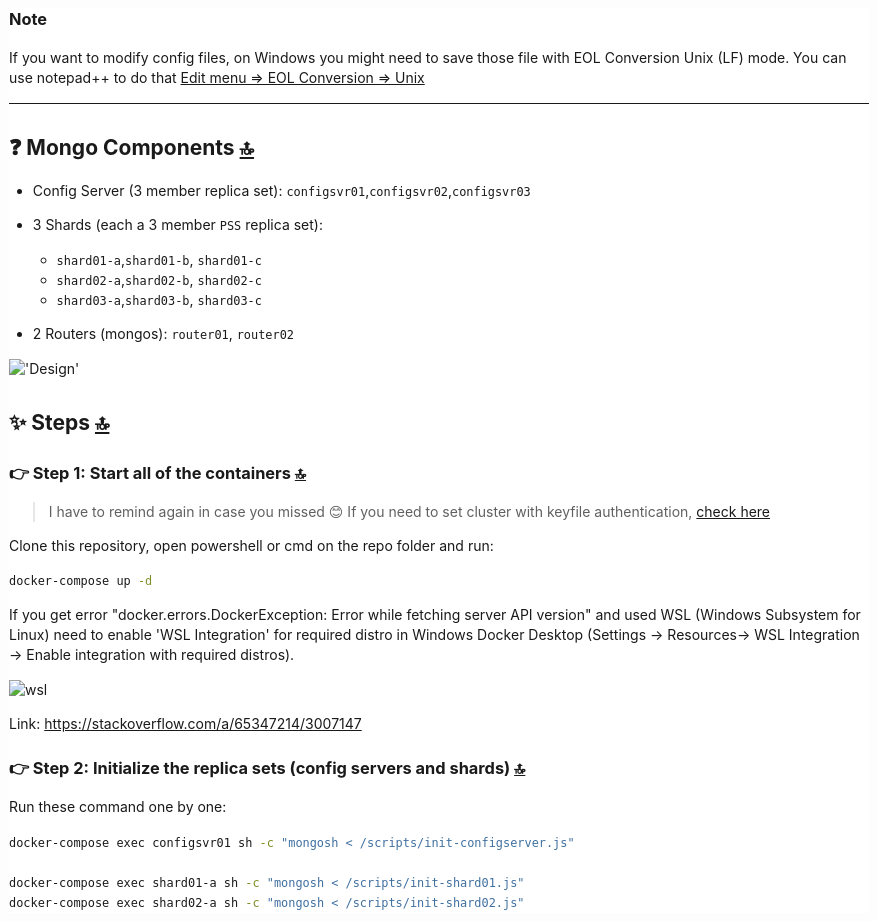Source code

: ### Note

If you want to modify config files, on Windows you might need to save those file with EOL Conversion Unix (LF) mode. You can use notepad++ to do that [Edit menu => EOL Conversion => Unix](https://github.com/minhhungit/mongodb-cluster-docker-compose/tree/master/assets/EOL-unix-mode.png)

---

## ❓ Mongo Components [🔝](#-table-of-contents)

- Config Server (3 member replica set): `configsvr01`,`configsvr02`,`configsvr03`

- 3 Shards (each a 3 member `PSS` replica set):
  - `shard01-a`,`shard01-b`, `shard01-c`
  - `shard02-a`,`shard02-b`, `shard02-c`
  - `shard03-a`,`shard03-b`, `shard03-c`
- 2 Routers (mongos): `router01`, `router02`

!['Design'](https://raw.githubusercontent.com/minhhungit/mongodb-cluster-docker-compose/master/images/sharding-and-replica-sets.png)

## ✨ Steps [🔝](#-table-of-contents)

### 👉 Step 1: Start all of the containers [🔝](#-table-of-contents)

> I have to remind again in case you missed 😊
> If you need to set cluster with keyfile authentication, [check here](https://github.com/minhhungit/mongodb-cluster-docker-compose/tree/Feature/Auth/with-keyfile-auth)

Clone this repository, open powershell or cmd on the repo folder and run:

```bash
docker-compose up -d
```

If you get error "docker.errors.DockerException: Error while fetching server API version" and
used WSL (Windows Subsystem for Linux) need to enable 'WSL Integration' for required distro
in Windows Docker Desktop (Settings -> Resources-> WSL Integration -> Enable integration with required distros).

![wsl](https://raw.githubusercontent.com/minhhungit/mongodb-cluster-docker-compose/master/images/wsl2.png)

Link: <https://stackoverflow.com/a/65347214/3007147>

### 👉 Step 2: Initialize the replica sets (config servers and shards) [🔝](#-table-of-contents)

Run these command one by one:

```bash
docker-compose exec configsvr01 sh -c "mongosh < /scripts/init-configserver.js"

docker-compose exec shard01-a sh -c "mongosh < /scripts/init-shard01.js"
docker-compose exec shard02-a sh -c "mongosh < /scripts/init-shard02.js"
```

==========

TASK STATEMENT: The records are to be duplicated in full and exactly, with images left out.

OUTPUT:
Source code

: ### Note

If you want to modify config files, on Windows you might need to save those file with EOL Conversion Unix (LF) mode. You can use notepad++ to do that [Edit menu => EOL Conversion => Unix](https://github.com/minhhungit/mongodb-cluster-docker-compose/tree/master/assets/EOL-unix-mode.png)

---

## ❓ Mongo Components [🔝](#-table-of-contents)

- Config Server (3 member replica set): `configsvr01`,`configsvr02`,`configsvr03`

- 3 Shards (each a 3 member `PSS` replica set):
  - `shard01-a`,`shard01-b`, `shard01-c`
  - `shard02-a`,`shard02-b`, `shard02-c`
  - `shard03-a`,`shard03-b`, `shard03-c`
- 2 Routers (mongos): `router01`, `router02`

!['Design'](https://raw.githubusercontent.com/minhhungit/mongodb-cluster-docker-compose/master/images/sharding-and-replica-sets.png)

## ✨ Steps [🔝](#-table-of-contents)

### 👉 Step 1: Start all of the containers [🔝](#-table-of-contents)

> I have to remind again in case you missed 😊
> If you need to set cluster with keyfile authentication, [check here](https://github.com/minhhungit/mongodb-cluster-docker-compose/tree/Feature/Auth/with-keyfile-auth)

Clone this repository, open powershell or cmd on the repo folder and run:

```bash
docker-compose up -d
```

If you get error "docker.errors.DockerException: Error while fetching server API version" and
used WSL (Windows Subsystem for Linux) need to enable 'WSL Integration' for required distro
in Windows Docker Desktop (Settings -> Resources-> WSL Integration -> Enable integration with required distros).

![wsl](https://raw.githubusercontent.com/minhhungit/mongodb-cluster-docker-compose/master/images/wsl2.png)

Link: <https://stackoverflow.com/a/65347214/3007147>

### 👉 Step 2: Initialize the replica sets (config servers and shards) [🔝](#-table-of-contents)

Run these command one by one:

```bash
docker-compose exec configsvr01 sh -c "mongosh < /scripts/init-configserver.js"

docker-compose exec shard01-a sh -c "mongosh < /scripts/init-shard01.js"
docker-compose exec shard02-a sh -c "mongosh < /scripts/init-shard02.js"
```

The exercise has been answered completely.